> _Problem_:
Look below for the line that contains "3. ^Prawoto, Yunan", then copy it and each following line exactly, through and including the line that contains "4. ^ a b c d".

(Collection entries)
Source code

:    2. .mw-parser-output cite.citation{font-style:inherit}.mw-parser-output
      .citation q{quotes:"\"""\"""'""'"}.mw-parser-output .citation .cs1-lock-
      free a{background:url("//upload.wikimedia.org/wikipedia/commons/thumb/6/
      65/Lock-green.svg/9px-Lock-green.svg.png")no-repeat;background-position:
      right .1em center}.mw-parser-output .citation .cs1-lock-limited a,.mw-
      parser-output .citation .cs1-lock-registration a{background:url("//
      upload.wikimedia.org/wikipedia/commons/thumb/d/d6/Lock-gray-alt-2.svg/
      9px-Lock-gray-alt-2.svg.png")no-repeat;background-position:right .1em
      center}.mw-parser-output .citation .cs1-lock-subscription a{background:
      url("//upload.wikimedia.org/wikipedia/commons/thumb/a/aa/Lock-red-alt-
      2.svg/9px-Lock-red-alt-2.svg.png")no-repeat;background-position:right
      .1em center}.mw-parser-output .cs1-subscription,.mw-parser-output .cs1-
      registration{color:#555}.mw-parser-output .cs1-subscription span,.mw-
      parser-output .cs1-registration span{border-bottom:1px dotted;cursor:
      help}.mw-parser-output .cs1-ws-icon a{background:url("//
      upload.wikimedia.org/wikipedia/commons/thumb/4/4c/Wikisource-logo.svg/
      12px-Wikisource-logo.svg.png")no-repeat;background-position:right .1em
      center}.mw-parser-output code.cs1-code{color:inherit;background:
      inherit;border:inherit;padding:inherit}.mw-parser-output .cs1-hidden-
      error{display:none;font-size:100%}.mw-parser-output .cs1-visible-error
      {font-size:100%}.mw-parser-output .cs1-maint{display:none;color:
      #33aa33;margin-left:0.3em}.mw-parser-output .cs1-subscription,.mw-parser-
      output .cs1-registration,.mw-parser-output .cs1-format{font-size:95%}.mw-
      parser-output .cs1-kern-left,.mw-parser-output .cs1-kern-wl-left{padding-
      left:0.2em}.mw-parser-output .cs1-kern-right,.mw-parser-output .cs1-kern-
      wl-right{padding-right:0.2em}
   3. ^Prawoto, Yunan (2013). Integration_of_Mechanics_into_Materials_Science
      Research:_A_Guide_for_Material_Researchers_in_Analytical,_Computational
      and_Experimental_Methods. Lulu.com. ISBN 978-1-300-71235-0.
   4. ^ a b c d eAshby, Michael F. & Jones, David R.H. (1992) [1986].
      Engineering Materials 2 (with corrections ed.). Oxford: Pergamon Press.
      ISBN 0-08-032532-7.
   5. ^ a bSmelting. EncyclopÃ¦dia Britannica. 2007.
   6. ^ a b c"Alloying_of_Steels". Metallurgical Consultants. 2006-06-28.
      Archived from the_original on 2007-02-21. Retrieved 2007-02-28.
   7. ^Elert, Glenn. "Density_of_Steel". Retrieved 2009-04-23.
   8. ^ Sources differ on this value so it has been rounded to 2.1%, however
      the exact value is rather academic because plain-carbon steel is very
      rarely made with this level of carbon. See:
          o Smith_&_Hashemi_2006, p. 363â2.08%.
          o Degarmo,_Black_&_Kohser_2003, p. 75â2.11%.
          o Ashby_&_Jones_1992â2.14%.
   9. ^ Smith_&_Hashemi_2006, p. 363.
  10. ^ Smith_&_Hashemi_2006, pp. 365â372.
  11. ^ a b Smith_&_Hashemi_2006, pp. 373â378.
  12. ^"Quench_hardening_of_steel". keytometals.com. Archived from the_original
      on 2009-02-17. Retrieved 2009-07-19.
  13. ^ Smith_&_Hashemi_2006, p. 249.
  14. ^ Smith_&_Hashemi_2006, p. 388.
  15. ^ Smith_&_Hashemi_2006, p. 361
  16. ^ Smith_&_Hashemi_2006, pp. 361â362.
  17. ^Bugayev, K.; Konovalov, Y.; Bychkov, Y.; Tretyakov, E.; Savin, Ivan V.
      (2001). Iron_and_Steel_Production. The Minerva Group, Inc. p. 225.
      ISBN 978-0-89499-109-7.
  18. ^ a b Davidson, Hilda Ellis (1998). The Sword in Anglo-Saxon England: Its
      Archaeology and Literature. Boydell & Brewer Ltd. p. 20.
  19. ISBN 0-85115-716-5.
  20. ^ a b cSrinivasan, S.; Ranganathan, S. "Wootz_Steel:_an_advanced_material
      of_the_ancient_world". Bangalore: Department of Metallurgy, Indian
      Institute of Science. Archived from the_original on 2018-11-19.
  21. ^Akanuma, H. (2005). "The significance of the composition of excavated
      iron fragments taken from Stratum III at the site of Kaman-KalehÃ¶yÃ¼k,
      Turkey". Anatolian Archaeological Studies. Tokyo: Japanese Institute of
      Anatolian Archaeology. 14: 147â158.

> _Finished task_:
   3. ^Prawoto, Yunan (2013). Integration_of_Mechanics_into_Materials_Science
      Research:_A_Guide_for_Material_Researchers_in_Analytical,_Computational
      and_Experimental_Methods. Lulu.com. ISBN 978-1-300-71235-0.
   4. ^ a b c d eAshby, Michael F. & Jones, David R.H. (1992) [1986].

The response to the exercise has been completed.